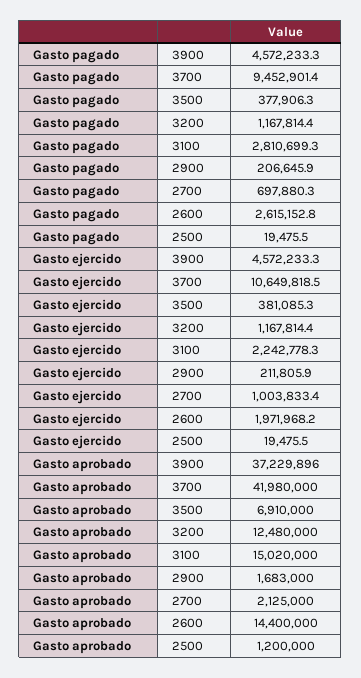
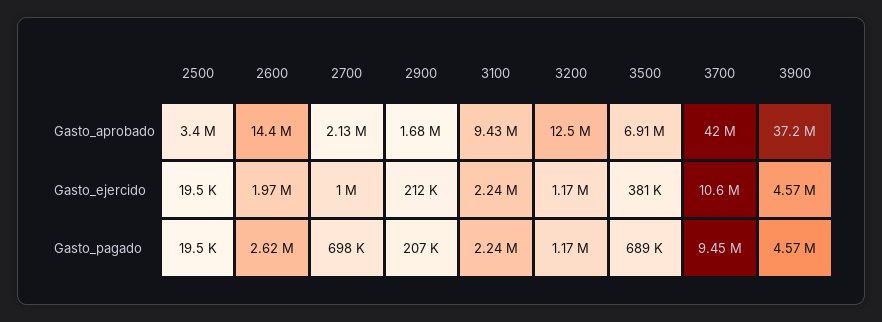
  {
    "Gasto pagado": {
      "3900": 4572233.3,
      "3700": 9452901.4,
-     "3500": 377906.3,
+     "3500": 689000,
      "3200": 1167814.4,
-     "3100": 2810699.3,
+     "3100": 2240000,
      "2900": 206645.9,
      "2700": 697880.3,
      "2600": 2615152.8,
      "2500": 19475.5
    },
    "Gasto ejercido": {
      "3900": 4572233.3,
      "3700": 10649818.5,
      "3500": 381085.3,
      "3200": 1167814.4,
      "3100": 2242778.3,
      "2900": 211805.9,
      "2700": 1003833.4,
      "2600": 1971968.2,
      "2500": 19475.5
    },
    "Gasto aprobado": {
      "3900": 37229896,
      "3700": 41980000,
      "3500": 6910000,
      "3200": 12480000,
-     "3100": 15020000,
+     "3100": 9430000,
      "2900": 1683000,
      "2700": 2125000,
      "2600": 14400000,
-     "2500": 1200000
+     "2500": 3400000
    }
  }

--- Task ---
Please copy out each line of the material that holds the string "Gasto".

--- Result of this task ---
    "Gasto pagado": {
    "Gasto ejercido": {
    "Gasto aprobado": {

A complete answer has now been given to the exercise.